When Model United Nations becomes more than a simulation
Model United Nations is an academic and educational simulation of the United Nations. Bringing high school students together, they learn about diplomacy, international relations and the United Nations in general. By the end of the conference, each committee votes on a resolution that delineates the approach that should be taken to solve the world’s most pressing problems.
As part of the International Relations Council in my school, I participated in the Harvard-Model United Nations(HMUN) that took place last month in Boston, MA. I was representing Greece in the Human Rights Council.
I arrived at the conference with a beginner’s mindset: Though it was not my first MUN experience, HMUN -as many people warned me-was “one-of-a- kind”. Indeed, it was.
For the four days of the conference, I was discovering the wonders of diplomacy and politics while practicing my public speaking and lobbying skills. I grew so much that I decided to share the lessons I learned from this opportunity.

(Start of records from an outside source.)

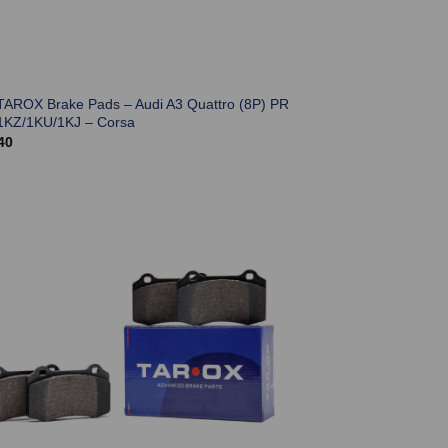
TAROX Brake Pads – Audi A3 Quattro (8P) PR
1KZ/1KU/1KJ – Corsa
40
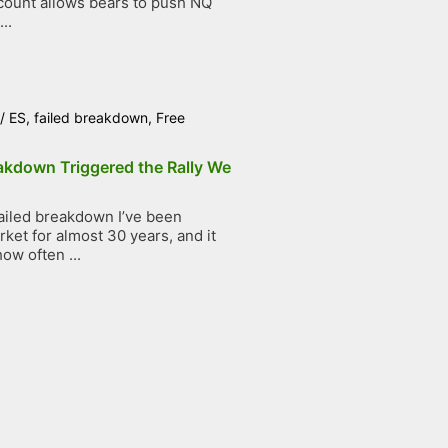
count allows bears to push NQ
..
/
ES
,
failed breakdown
,
Free
akdown Triggered the Rally We
ailed breakdown I’ve been
ket for almost 30 years, and it
ow often ...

A liberal institution with realist drives
From the start, certain delegations monopolised the discussion, and before you have time to even take your seat, became the first decision-makers. Although these “bullies” -aka Japan, U.S.A. and China- claimed being cooperative and inclusive, they only cared about increasing their own power. Other countries such as Albania, Kazakhstan and Brazil were trying to be active participants in the process of resolution writing. No matter how inventive their ideas were, they were marginalised from the conversation. Similarly, the small countries, completely forgotten, gave up easily and remained silent for the rest of the debate. Their presence was only noticed when the voting procedure took place, and they allied with either one of the two Blocs: U.S.A. or China (depending on who was faster in convincing them to vote for their resolution).

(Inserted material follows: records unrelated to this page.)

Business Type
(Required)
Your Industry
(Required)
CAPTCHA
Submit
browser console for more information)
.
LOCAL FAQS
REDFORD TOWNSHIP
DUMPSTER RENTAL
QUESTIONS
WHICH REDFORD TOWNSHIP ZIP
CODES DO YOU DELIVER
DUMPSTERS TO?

Connecting the pieces together, we can easily discern the paradox in the United Nations and the conference dynamics: What is supposed to be a platform for “liberal”, collaborative and exhaustive discourse soon becomes the playground for the most powerful countries to exert their authority, thus exposing the world’s realist side.

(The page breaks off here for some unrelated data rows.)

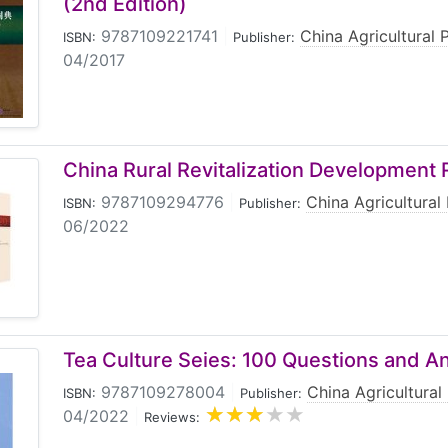
(2nd Edition)
9787109221741
|
China Agricultural 
ISBN:
Publisher:
04/2017
China Rural Revitalization Development
9787109294776
|
China Agricultural
ISBN:
Publisher:
06/2022
Tea Culture Seies: 100 Questions and A
9787109278004
|
China Agricultural
ISBN:
Publisher:
04/2022
|
Reviews:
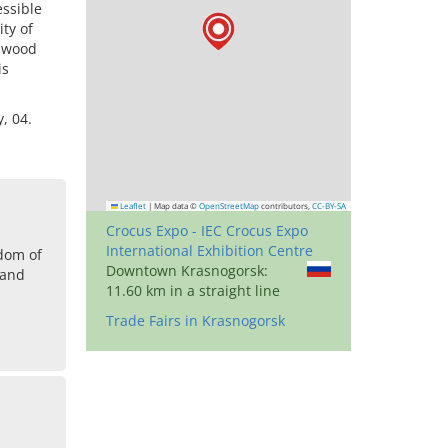
essible
ty of
e wood
is
, 04.
Leaflet
|
Map data ©
OpenStreetMap
contributors,
CC-BY-SA
Crocus Expo - IEC Crocus Expo
International Exhibition Centre
dom of
Downtown Krasnogorsk:
land
11.60 km in a straight line
Trade Fairs in Krasnogorsk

The resolution reflects the strategy of powerful countries
Building off my previous point, it is highly predictable that the resolution would be owned by the monopolising countries. Indeed, the solutions were influenced by these nations’ policies and worked hand-in-hand with their agendas. Our topic was “Institutionalised Racism in Design and Practice”. One of the prominent aspects of racism is xenophobia against migrants in European countries. Although many “small” delegations were heavily affected by this issue, and earnestly insisted on addressing it, only the solutions proposed by the U.S.A. and Japan ended up passing. Looking closer at their resolution, you can easily notice their strategy of “We are not treating the problem, we’re just showing the world we are doing something”.
People listen to your voice, not your ideas
At the awards ceremony (which surprisingly was the main motive for most of the participants), I was personally surprised/disappointed with the selection of Best and Outstanding Delegates. The winners of the prizes were undoubtedly great public speakers. Nonetheless, the content of the speeches itself was of utmost vacancy and absurdity. Unfortunately, the audience does not care about how constructive and original your contribution is, but rather on how pleasant it sounds to the ears. This abridges the power of the message to the power of the voice, which is distressing in the world of diplomacy.
All things considered, Harvard-MUN was a very unique and eye-opening experience as it introduced me to the “real business”: The maze of diplomacy and international relations. Even though I had to learn the hard way, I grew during these four days and developed life-long skills. Will I come back again? Definitely. Will I adopt a realist ideology in order to ensure an influential position? Most probably.